[WORKING DATA Boundary: Start]
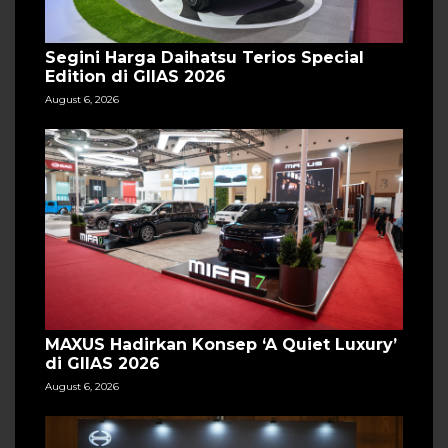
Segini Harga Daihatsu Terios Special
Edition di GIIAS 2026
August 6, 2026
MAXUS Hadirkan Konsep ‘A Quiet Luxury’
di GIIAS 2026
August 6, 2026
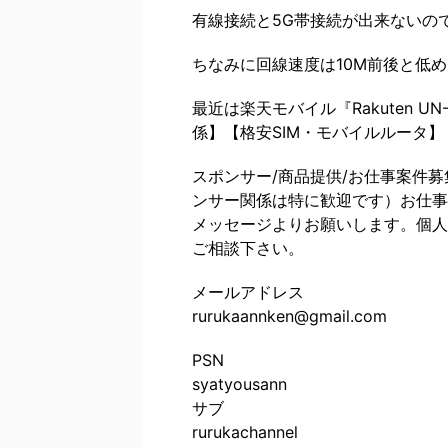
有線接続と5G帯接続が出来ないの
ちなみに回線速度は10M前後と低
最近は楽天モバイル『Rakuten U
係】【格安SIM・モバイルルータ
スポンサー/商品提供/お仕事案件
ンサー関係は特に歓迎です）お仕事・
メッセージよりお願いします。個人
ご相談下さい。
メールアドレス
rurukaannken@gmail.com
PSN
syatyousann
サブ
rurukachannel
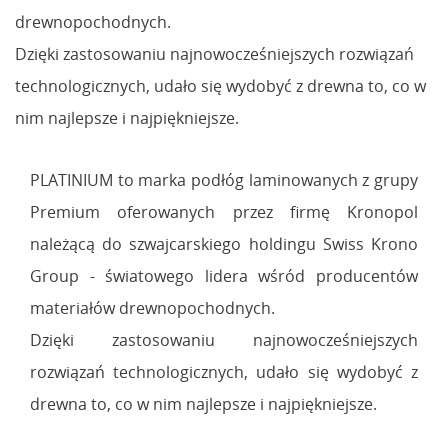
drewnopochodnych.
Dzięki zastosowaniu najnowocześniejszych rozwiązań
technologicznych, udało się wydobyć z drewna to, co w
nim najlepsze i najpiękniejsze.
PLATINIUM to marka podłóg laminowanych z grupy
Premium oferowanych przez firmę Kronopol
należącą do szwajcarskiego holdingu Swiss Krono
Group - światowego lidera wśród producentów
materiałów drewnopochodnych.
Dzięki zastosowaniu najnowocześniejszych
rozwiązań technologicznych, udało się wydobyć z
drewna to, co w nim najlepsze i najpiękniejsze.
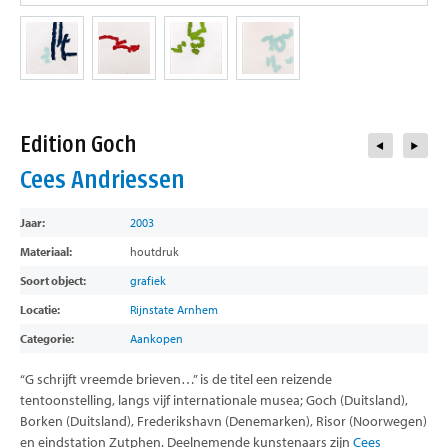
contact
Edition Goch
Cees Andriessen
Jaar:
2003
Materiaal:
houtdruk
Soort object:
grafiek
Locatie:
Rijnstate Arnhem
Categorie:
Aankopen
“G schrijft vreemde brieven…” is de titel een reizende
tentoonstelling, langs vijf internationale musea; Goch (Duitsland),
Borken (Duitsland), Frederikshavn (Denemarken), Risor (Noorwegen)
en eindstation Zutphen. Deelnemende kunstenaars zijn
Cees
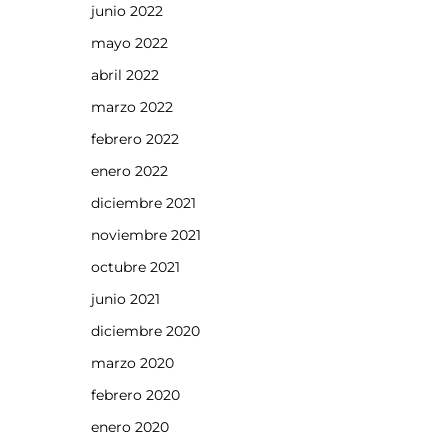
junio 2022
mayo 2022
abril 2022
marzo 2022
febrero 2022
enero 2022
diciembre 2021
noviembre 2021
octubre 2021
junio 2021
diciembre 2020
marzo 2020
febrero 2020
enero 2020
[WORKING DATA Boundary: End]
[WORKING DATA Boundary: Start]
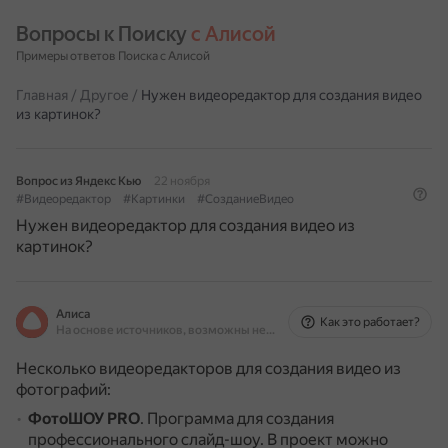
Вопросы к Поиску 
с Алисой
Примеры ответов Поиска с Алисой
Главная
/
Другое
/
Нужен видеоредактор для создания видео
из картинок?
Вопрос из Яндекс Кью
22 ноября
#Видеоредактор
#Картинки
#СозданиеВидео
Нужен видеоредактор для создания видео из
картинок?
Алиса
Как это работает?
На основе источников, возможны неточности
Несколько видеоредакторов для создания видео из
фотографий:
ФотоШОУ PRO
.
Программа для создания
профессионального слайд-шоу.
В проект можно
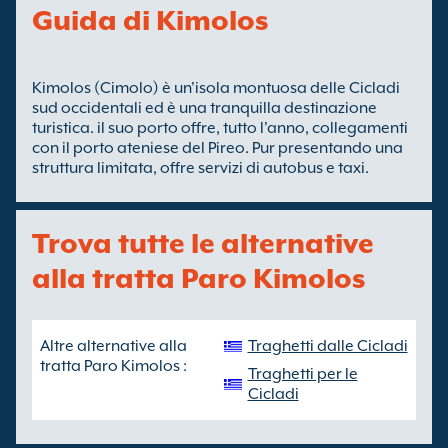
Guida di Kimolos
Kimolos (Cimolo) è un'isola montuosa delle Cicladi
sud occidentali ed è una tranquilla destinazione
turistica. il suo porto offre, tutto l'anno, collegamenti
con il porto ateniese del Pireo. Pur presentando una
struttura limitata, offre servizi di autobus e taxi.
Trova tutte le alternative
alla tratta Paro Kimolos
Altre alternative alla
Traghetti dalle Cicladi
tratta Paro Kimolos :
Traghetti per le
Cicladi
[WORKING DATA Boundary: End]
Everything from the line with "Segini Harga Daihatsu Terios Special" down to the line with "należącą do szwajcarskiego" in the data above should be copied exactly, with both end lines kept and the pictures left out.

== PROBLEM SOLUTION ==
Segini Harga Daihatsu Terios Special
Edition di GIIAS 2026
August 6, 2026
MAXUS Hadirkan Konsep ‘A Quiet Luxury’
di GIIAS 2026
August 6, 2026
有線接続と5G帯接続が出来ないの
ちなみに回線速度は10M前後と低
最近は楽天モバイル『Rakuten U
係】【格安SIM・モバイルルータ
スポンサー/商品提供/お仕事案件
ンサー関係は特に歓迎です）お仕事・
メッセージよりお願いします。個人
ご相談下さい。
メールアドレス
rurukaannken@gmail.com
PSN
syatyousann
サブ
rurukachannel
drewnopochodnych.
Dzięki zastosowaniu najnowocześniejszych rozwiązań
technologicznych, udało się wydobyć z drewna to, co w
nim najlepsze i najpiękniejsze.
PLATINIUM to marka podłóg laminowanych z grupy
Premium oferowanych przez firmę Kronopol
należącą do szwajcarskiego holdingu Swiss Krono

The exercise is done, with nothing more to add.